QUOTED PASSAGE:
□ □ □ □

Turkey, Syria and Iran at crossroads of world revolt

July 2, 2013

Lead

by Gerry Emmett

“There is nothing real about them but their common conspiracy against life, their egotism of class interest, their wish to feed upon the carcass of French society, their common slaveholders’ interests, their hatred of the present, and their war upon Paris.”
–Karl Marx, The Civil War in France

The mass protests in Turkey, the presidential election in Iran and, above all, the continuing struggle for the Syrian revolution express the depth of today’s social crisis. These crises are interpenetrated and inseparable. The stakes are high.

The reactionary forces that were set back on their heels by the Arab Spring revolts two years ago have found a new lease on life. Above all, this has been the result of dictator Bashar al-Assad’s genocidal attacks upon the Syrian masses. Around this criminal assault has re-gathered the threat of regional war that had been pushed back by mass revolts.

What these regional powers–Iran, Israel, Saudi Arabia–and their allies the U.S., Russia and China, hate and fear is revolution: people fighting for freedom and new human relations.

These powers have already shown themselves willing to sacrifice, by official estimates, over 90,000 Syrian lives (likely over 100,000); they have been willing to create millions of refugees; and they have been all too willing to accept the utmost degradation of world politics and culture.

□ □ □ □

Data items
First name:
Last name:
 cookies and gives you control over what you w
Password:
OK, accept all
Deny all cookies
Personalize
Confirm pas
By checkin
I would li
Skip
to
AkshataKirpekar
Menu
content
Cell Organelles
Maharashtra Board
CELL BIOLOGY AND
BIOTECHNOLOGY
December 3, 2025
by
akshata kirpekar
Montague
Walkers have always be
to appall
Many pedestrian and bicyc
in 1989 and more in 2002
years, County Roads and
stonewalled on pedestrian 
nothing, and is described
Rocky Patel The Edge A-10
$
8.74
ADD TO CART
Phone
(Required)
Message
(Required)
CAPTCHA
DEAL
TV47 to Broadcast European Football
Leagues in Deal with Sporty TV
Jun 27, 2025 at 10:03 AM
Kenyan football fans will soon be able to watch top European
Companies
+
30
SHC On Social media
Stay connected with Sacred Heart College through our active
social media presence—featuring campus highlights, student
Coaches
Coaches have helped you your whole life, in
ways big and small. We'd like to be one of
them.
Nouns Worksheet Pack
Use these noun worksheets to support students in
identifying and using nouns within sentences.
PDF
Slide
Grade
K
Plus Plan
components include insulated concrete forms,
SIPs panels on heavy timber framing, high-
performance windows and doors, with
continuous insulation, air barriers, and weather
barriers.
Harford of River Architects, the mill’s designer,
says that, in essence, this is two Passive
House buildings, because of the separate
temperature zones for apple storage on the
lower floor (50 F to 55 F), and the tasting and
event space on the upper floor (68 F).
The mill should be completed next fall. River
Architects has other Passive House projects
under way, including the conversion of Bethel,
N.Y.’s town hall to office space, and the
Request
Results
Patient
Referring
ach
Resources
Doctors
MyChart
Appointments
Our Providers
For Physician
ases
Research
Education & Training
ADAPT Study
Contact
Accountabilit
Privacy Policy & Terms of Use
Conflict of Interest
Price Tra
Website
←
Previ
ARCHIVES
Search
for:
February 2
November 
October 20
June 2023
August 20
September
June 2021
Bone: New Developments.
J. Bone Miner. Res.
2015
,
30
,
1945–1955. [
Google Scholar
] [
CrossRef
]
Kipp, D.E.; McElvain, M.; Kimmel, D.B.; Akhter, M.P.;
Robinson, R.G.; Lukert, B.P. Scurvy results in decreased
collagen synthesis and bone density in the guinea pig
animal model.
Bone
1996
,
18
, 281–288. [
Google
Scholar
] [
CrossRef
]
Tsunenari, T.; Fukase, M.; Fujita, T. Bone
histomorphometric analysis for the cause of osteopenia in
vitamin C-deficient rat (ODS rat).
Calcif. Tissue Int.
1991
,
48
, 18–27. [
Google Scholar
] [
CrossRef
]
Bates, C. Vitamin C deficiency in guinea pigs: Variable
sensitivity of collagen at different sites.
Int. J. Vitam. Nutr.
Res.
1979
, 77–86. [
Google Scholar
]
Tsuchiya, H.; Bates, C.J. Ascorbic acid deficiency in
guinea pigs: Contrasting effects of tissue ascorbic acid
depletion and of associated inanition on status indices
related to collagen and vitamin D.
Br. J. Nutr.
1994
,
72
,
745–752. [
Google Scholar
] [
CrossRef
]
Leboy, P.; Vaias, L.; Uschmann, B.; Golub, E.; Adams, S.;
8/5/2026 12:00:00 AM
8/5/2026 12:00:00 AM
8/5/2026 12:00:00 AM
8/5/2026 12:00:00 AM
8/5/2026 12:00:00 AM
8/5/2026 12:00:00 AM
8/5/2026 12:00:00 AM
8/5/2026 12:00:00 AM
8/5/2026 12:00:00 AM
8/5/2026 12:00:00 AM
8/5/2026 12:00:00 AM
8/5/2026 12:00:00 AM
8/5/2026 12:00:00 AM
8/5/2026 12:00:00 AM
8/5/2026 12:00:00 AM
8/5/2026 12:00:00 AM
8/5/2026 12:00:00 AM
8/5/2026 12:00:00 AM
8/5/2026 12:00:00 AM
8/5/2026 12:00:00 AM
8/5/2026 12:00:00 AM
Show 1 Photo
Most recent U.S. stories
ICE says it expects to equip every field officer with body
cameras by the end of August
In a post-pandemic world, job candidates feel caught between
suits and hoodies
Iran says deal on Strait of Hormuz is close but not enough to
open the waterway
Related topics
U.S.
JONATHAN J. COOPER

□ □ □ □

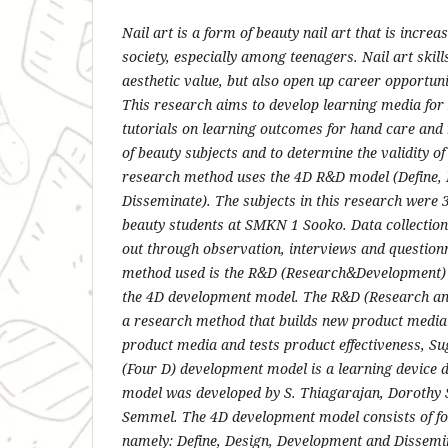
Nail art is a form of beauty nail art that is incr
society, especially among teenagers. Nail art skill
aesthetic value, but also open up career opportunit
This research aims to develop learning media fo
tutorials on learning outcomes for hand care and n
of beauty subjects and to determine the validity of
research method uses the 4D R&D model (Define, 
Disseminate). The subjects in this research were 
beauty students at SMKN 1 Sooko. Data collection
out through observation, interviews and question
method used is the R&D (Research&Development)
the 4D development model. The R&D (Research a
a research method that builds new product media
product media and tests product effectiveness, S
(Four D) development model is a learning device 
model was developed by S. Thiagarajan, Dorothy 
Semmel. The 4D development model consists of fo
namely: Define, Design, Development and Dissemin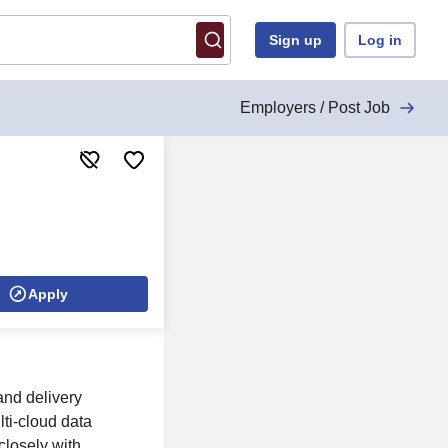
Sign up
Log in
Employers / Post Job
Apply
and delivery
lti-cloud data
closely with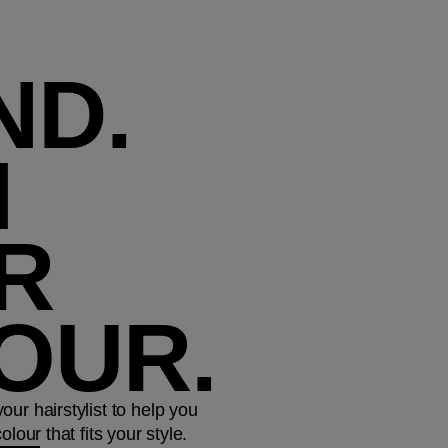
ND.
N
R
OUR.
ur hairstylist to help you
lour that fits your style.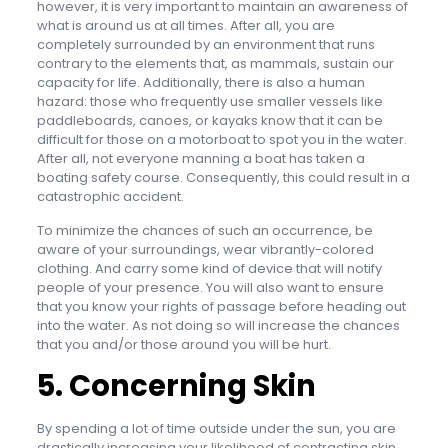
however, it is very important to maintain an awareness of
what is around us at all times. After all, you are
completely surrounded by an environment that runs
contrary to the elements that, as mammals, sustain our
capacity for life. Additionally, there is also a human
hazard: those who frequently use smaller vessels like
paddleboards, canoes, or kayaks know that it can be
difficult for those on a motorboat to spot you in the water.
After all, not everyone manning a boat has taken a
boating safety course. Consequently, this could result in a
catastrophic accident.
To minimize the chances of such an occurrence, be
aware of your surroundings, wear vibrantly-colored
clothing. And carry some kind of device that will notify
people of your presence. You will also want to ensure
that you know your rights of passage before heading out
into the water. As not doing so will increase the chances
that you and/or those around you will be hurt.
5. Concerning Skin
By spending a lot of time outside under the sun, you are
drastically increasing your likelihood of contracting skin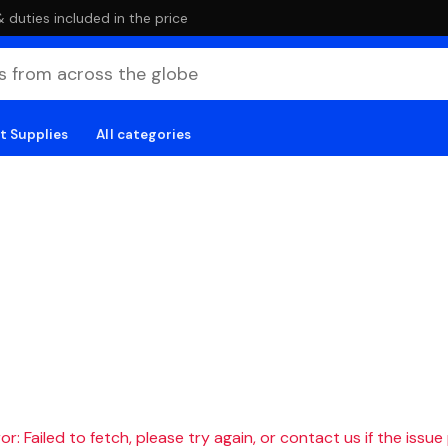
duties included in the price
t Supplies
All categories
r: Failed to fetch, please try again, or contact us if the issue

□ □ □ □

PROBLEM 1:
According to the article on Turkey, Syria and Iran, how many Syrian lives have been sacrificed by official estimates?
PROBLEM 2:
In the article on Turkey, Syria and Iran, what does the author say gave the reactionary forces a new lease on life after the Arab Spring revolts?
PROBLEM 3:
Continue the article on Turkey, Syria and Iran from its last paragraph.

EXERCISE RESULT 1:
Over 90,000, and likely over 100,000.

EXERCISE RESULT 2:
The author says this was above all the result of Bashar al-Assad's genocidal attacks upon the Syrian masses. Around that assault, the threat of regional war that mass revolts had pushed back gathered again.

EXERCISE RESULT 3:
At the same time, from Turkey to Brazil, mass protest and revolt continue to erupt. Would-be analysts of the Arab Spring who treated the experience of new human relations at Tahrir Square, for example, as if it were mere drunkenness that would pass without leaving a trace, were wrong. The masses in motion face the world with sober senses, while the rulers have nothing to offer but an orgy of slaughter.

TURKEY: MASSES vs. ERDOGAN, AKP

In Turkey, Prime Minister Recep Tayyip Erdogan’s Justice and Development Party (AKP) has been in power for 11 years. Viewed by foreign investors, the World Bank and the International Monetary Fund as a savior of Turkish capitalism, Erdogan has been increasingly authoritarian. It is one of the worst countries in the world to be a journalist–dozens, including investigative reporters and minority Kurds, are being held in prison under vague charges. The anti-press campaign has resulted in a wide-ranging self-censorship of all media.

Erdogan’s growing arrogance has created new social tensions as well. On May 28, these burst into mass protests over the defense of Taksim Gezi Park, one of the last green spaces in urban Istanbul.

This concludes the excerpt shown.